# Fishing Book Obsession?



## sbreech (Jun 6, 2010)

Does anyone else find it hard passing up on a deal for a fishing book when you find it??


----------



## ThunderHawk7 (May 3, 2004)

Books maybe,...Fishing or Hunting books not so much....Though I am going to revisit a book I read years ago, I believe is was called "The Armchair Angler" and is a collection of short stories...many many fly fishing stories if I remember correctly....The internet became my source of info and I am sort of sorry to say that buying books on outdoor subjects went by the wayside....


----------



## fishmerf (Mar 28, 2008)

I have a copy of _The Armchair Angler_.It is an excellent read. I am a big fan of Gierach. I love his books. I normally laugh my way through thankful that I am not the only one that is has issues!


----------



## jkurtz7 (Jan 17, 2008)

I love FF books. I picked up 3 titles recently to add to my library.


----------



## ThunderHawk7 (May 3, 2004)

fishmerf said:


> I have a copy of _The Armchair Angler_.It is an excellent read. I am a big fan of Gierach. I love his books. I normally laugh my way through thankful that I am not the only one that is has issues!

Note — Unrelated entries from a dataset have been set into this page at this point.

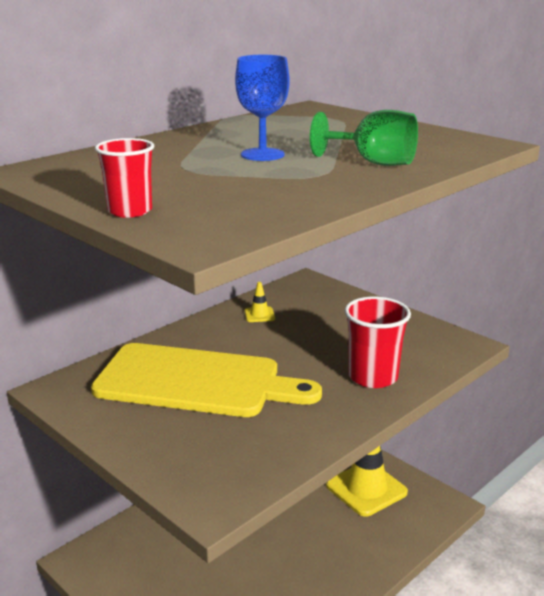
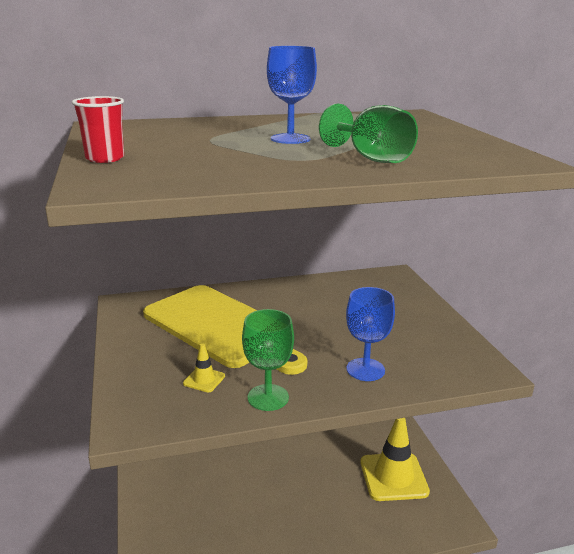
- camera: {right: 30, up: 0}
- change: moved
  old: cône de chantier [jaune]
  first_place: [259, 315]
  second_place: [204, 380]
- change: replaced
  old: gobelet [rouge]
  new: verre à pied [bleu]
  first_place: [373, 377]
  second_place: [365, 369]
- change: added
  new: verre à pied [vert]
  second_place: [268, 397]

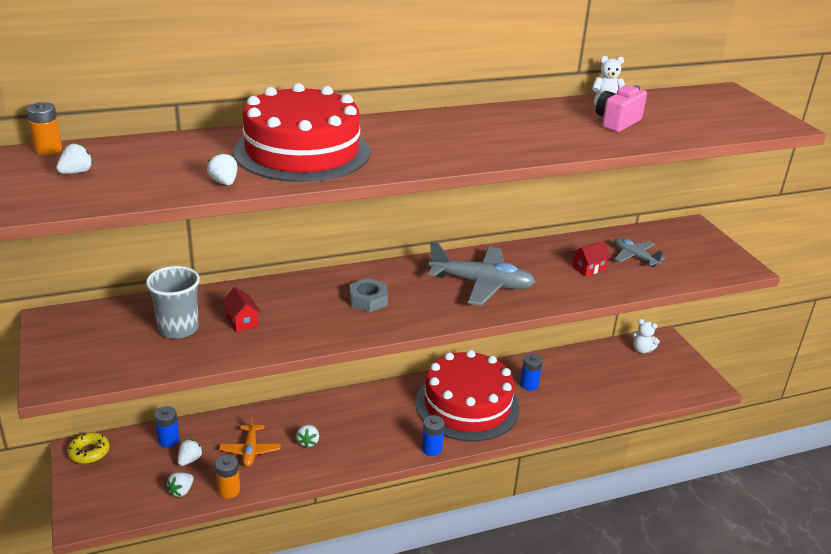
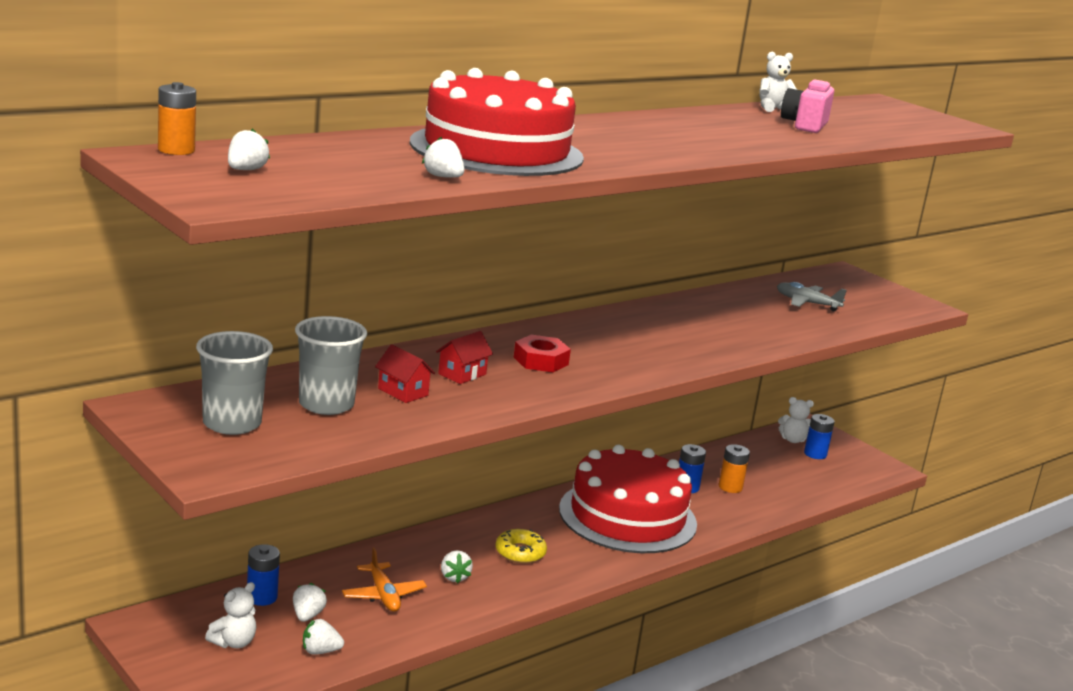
- camera: {right: -20, up: -10}
- change: moved
  old: beignet [jaune]
  first_place: [89, 452]
  second_place: [520, 552]
- change: turned
  old: fraise [blanc]
  first_place: [181, 491]
  second_place: [320, 651]
  degrees: 75
- change: moved
  old: pile [orange]
  first_place: [229, 490]
  second_place: [730, 487]
- change: recoloured
  old: écrou [gris]
  new: écrou [rouge]
  first_place: [368, 300]
  second_place: [541, 361]
- change: moved
  old: pile [bleu]
  first_place: [431, 449]
  second_place: [815, 454]
- change: removed
  old: avion [gris]
  first_place: [481, 284]
- change: moved
  old: maison [rouge]
  first_place: [588, 268]
  second_place: [462, 374]
- change: added
  new: gobelet [gris]
  second_place: [232, 423]
- change: added
  new: ours en peluche [blanc]
  second_place: [233, 642]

I am the same way with McManus....I have a bunch of his books..even brought them in to work for a friend of mine to read to her boys...they loved it....Macmanus can and does make me snort with laughter throughout a whole story. I believe that is the best money I ever spent on fiction of any type...

And yes I cannot wait to read the Armchair Angler again...because I remember waking my wife up laughing at times at some of the stories...


----------



## copperdon (Jun 3, 2011)

I love books anyway, and am a voracious reader, but fly fishing books are close to my heart. 

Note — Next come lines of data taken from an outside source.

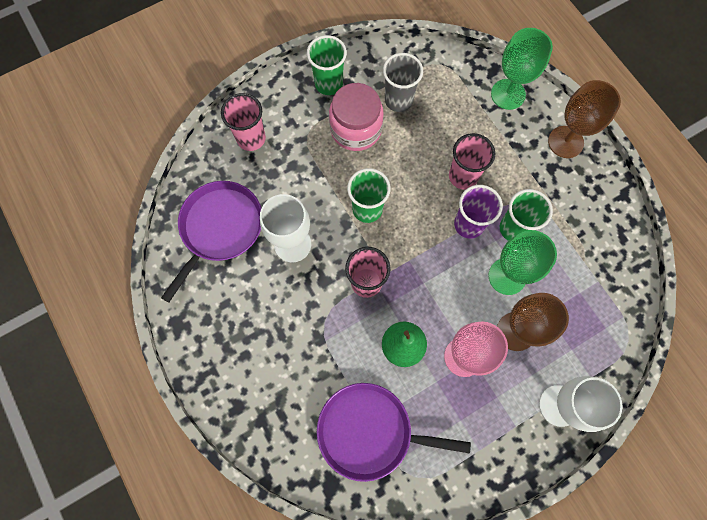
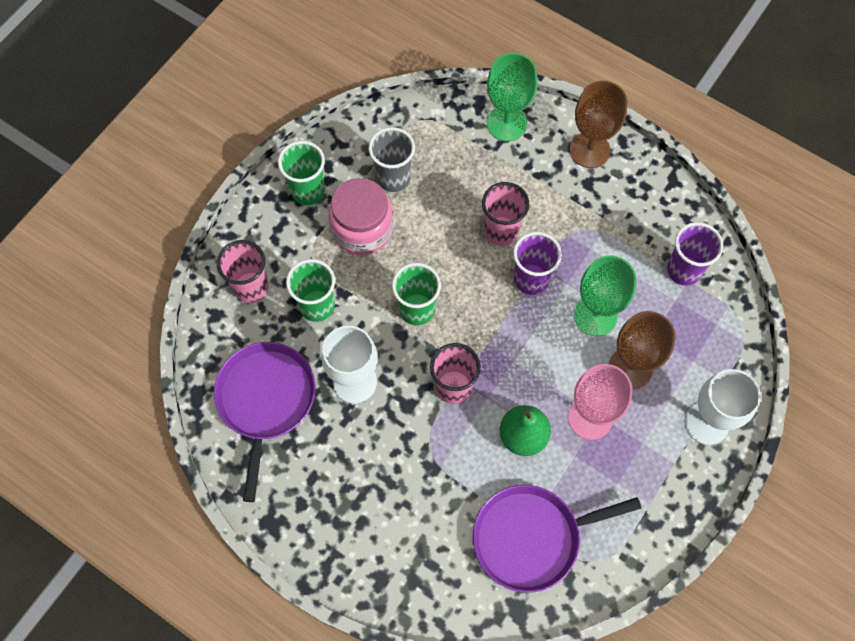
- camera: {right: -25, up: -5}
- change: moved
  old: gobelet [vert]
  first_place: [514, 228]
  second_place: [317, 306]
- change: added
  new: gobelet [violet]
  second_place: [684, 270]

Beyond the obvious must-haves like _A River Runs Through It_, I also have many books on fly tying as well, some are very old that were passed down to me through my grandfather and father.

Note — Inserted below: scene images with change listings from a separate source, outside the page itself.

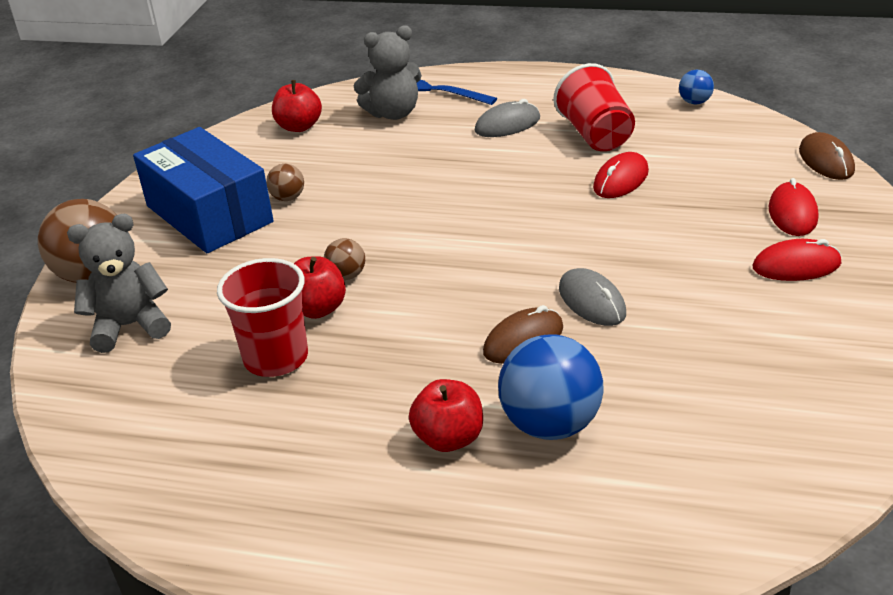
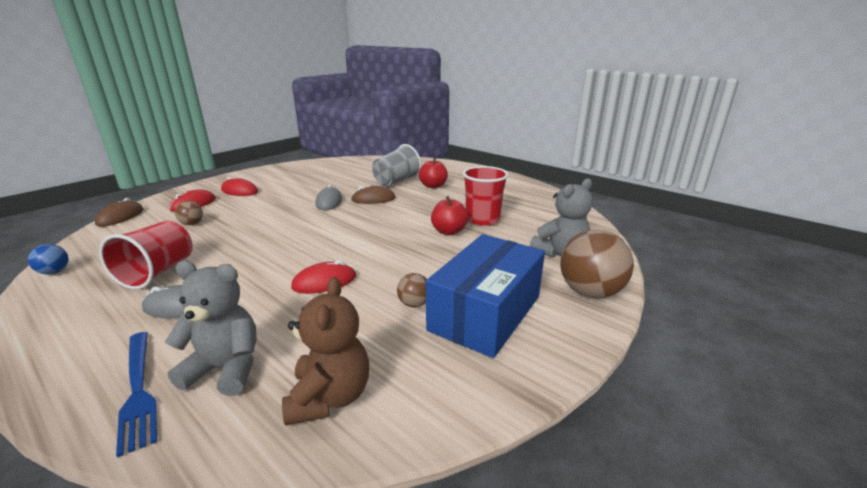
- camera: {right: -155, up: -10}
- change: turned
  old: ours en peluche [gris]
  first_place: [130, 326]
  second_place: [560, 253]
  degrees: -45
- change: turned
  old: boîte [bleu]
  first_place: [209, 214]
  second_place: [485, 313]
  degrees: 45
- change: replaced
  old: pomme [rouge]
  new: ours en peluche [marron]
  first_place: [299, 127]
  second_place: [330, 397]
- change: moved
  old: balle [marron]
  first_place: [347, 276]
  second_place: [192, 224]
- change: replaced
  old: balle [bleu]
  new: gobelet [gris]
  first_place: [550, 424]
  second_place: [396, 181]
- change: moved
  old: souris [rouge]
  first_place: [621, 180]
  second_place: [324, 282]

There's a small locally-owned book store in Hudson, located next door to one of the clubs that I frequently gig at; it seems like everytime I walk by there's at _least_ one new book about flyfishing in the window. I asked the owner if there was really that much of a market for these types of books.... she said "Well yes, they are quite popular...but we also know that on most weekends, _you'll _also be passing by, Donny..." lol.


----------



## fontinalis (Mar 29, 2011)

i think i own every book that John Gierach has written


----------



## ThunderHawk7 (May 3, 2004)

fontinalis said:


> i think i own every book that John Gierach has written


I am thinking I need to look him up. I thought he may have been one of the authors in The Armchair Angler...but he isn't as far as I can tell.


----------



## jkurtz7 (Jan 17, 2008)

I have most of Gierach's books, but these days I'm not really into his stuff. He's a very good writer, but I don't care to read fishing stories, or any of the "fly fishing lifestyle" type of stuff.


----------



## Snakecharmer (Apr 9, 2008)

Stopped by half price books today. They have more books on fishing than any bookstore I've ever been too. Good prices too...Saw about 5 steelhaeding books, 20 Fly books, 10 general fishing, Pro Tactics Series- Musky, Pike , Walleye, Bass, Catfish.. On and on. This was the Golden Gate store.


----------



## beadhead (Nov 14, 2007)

If you like Gierach, then check out James R. Babb's stuff.


----------